The first 3 coefficients, which form the normal to the plane, are found by computing the cross product of the two vectors determined by the first three vertices of the polygon. Alternatively, an object space normal can be part of the polygon data structure and transformed appropriately to produce an eye space normal. Assuming that  $(x_0, y_0, z_0)$  is a vertex, the last coefficient is given by:



Fig. 3: Logical overview of a 3D graphics system using Pixel-Planes image buffer memory chips.



Fig. 4: Pixel-Planes 3 System. John Poulton (left) and Henry Fuchs and the working Pixel-Planes 3 prototype. (photo by Jerry Markatos)

_Recorded data_:
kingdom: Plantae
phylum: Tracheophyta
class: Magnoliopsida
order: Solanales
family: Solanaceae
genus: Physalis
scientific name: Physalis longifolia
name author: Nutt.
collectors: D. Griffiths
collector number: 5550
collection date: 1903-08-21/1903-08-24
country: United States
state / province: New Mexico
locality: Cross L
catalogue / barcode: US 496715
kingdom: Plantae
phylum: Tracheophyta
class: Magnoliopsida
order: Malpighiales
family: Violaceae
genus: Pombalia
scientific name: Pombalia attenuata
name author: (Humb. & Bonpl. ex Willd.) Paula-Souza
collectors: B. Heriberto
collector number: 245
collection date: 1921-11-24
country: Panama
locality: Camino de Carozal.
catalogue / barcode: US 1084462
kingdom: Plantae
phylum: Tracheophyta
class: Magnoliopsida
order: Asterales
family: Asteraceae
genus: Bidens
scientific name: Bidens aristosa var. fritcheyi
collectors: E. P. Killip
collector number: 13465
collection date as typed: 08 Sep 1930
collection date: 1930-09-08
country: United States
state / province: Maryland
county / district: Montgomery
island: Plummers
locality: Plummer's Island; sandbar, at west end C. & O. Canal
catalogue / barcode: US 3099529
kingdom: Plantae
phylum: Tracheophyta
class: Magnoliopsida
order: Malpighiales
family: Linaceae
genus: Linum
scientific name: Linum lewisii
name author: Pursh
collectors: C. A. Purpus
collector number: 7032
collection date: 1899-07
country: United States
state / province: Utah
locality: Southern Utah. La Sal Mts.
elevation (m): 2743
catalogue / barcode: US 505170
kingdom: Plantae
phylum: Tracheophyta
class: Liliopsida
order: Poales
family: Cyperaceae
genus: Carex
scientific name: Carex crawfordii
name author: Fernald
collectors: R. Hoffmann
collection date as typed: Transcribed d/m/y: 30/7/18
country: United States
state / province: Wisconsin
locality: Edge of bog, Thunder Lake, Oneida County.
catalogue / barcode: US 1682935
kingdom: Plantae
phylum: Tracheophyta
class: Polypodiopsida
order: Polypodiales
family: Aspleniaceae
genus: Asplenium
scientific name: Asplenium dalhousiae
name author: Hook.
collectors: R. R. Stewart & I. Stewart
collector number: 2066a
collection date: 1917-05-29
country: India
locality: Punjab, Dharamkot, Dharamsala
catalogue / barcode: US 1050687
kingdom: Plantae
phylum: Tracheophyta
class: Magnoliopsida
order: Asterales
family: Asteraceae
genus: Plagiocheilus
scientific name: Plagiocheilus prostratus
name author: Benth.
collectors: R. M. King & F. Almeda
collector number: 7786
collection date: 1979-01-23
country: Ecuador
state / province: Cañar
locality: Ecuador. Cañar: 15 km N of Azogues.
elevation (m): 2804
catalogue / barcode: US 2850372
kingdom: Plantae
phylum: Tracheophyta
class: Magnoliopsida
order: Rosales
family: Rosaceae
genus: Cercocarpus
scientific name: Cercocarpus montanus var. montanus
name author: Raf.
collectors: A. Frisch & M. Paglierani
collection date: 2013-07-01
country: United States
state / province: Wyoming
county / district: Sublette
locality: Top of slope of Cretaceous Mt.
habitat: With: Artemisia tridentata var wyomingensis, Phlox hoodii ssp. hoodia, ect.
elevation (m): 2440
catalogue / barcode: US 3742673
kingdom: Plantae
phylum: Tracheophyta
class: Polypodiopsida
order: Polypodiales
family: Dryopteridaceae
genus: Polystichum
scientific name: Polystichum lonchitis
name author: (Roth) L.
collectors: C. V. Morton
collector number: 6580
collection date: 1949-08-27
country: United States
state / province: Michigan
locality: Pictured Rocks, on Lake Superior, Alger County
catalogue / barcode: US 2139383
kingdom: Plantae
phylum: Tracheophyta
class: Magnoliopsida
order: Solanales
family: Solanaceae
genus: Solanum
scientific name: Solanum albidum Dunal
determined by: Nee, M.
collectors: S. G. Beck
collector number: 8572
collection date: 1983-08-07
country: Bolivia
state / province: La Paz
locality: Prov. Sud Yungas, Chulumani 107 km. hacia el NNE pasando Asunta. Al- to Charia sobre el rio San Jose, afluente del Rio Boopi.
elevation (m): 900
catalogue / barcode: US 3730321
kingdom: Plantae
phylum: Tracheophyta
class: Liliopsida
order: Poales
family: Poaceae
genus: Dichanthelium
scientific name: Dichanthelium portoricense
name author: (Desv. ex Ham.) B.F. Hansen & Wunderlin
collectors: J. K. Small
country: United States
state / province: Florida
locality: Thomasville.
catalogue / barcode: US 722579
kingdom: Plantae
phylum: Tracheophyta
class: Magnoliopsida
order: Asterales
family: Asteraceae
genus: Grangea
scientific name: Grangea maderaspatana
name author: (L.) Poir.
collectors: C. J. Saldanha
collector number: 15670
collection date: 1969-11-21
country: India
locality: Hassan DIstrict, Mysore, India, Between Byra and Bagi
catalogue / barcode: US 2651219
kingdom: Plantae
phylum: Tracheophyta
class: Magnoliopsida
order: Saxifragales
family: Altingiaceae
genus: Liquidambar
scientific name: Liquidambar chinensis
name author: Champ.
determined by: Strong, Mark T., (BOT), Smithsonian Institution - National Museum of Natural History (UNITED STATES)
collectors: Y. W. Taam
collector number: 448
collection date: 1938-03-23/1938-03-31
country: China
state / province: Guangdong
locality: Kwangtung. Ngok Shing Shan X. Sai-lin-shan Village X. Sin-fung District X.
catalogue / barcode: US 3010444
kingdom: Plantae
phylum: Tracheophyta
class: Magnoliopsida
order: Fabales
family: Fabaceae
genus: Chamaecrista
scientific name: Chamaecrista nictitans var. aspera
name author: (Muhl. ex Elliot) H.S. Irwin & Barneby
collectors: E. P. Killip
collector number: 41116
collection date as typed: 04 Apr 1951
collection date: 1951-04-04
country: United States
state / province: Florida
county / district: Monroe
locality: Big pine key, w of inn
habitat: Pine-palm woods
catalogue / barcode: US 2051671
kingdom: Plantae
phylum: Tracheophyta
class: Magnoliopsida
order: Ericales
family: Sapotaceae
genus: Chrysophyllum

_Goal of the exercise_: Could you write the next part of the Pixel-Planes passage, picking up after its last sentence?

_Answer to this exercise_:
$$D' = -A'x_o - B'y_o - C'z_o \tag{2}$$

Step 2: Using the transformation equations:

$$x_{e} = (-x - k_{1})/(z'r_{1}),$$
  

$$y_{e} = (-y - k_{2})/(z'r_{2}), \text{ and} \qquad (3)$$
  

$$z_{e} = -1/z'$$

where  $r_1, r_2, k_1, k_2$  are constants related to the screen resolution and the location of the screen origin, we can transform (1) to screen space and still retain the form:

$$z' = A'x + B'y + C' \tag{4}$$

Step 3: Given that n bits are reserved for the ZMIN buffer, and that the minimum and maximum z values  $z_1, z_2$ , for the object to be displayed are known, we can rescale the equation so that  $0 \le z \le 2^n - 1$  by replacing z' by:

$$z = (2^{n} - 1)(z' - z_{1})/(z_{2} - z_{1})$$
(5)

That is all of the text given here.